Last Updated on December 5, 2015 by Dave Farquhar
Five and a half hours ago, I turned in my test and departed the CISSP test site. It took me four hours to answer the nastiest 250 test questions I’ve ever seen in my life.
I felt better about it than the other guys milling around the lobby, but….
As I took the test, I marked the questions I wasn’t confident about. In the end, I had about 20 marked. As I transferred the answers from the booklet to whatever they call those forms where you fill in the circles with a #2 pencil, I found another five or so whose answers I reconsidered. Yes, I know your first instinct is usually the best way to go, but not on those five. At least not on all of them.
One of the guys who finished before me said he was unsure about half the questions. Ouch.
So by that measure, I should be OK. But I can’t help but think I missed something. Well, I know I missed something–just how much?
I probably know a dozen CISSPs, and none of them thought they passed the test the first time. So having doubts is normal.
I hope I passed, of course. I don’t ever want to take that test again. One guy I know took the test with someone who’s done it multiple times. He finished in about two hours, and said he just takes the test every three years instead of keeping up with continuing education.
I think that’s nuts.
I’m going to take a break from studying for a few days, then start up again, just in case. I have until April 30 to get the certification. Actually, studying is a misnomer. Drilling is more like it. You see, if it were an open-book test, I’d still miss questions. There’s material on the test that isn’t in any book. What I did was answer a couple hundred questions a day, research my wrong answers, do my best to figure out why they were wrong, and hope to get fewer wrong the next day. It mostly worked. I only saw two questions that were similar to anything I’d seen before, but reading the question carefully and peeling away the fluff typically revealed a basic question. Or two basic questions. The test never directly asked me what layer of the OSI model UDP is in, but it asked it in a roundabout way. It asked me about something obscure that uses UDP, and asked me what layer of the OSI model that was in. I knew UDP lives in the network layer; had I recognized that other thing as UDP-dependent, I would have nailed that question.
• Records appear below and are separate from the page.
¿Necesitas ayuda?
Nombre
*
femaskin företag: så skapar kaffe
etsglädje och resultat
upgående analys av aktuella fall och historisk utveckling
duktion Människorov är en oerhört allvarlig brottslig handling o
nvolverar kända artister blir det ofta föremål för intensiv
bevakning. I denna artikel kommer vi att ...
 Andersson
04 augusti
David Farquhar is a computer security professional, entrepreneur, and author. He started his career as a part-time computer technician in 1994, worked his way up to system administrator by 1997, and has specialized in vulnerability management since 2013. He invests in real estate on the side and his hobbies include O gauge trains, baseball cards, and retro computers and video games. A University of Missouri graduate, he holds CISSP and Security+ certifications. He lives in St. Louis with his family.
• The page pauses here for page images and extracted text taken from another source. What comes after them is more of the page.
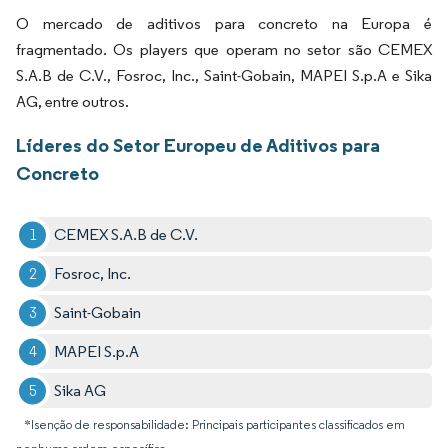
O mercado de aditivos para concreto na Europa é
fragmentado. Os players que operam no setor são CEMEX
S.A.B de C.V., Fosroc, Inc., Saint-Gobain, MAPEI S.p.A e Sika
AG, entre outros.
Líderes do Setor Europeu de Aditivos para
Concreto
CEMEX S.A.B de C.V.
Fosroc, Inc.
Saint-Gobain
MAPEI S.p.A
Sika AG
*Isenção de responsabilidade: Principais participantes classificados em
Congratulations on ‘so far, so good’! Here’s hoping you’re done with it and can deal with CE in the future.
Dave,
Surviving the test without having your skull implode is half the battle. Waiting for the results is almost as bad as taking the test!
-Bobby
Good luck with the exam Dave. Waiting for the results and getting paper work passed is almost as bad as the exam.
BTW – UDP is layer 4 – transport hope you didn’t get too many of those
Just one, I think. I was glad I didn’t get too many. I’ve spent more than half my career sitting next to the network guy, but I was only THE network guy for two years, and that was in 1997 on a Token Ring network with no firewalls so that hardly counts. The only time I’ve ever had to know or use the OSI layers was to take CISSP, and maybe Security+.
“As I transferred the answers from the booklet to whatever they call those forms where you fill in the circles with a #2 pencil”
Scantron sheet (if you haven’t researched it or remembered it already)
Sounds like a gnarly test, I doubt I would have passed it.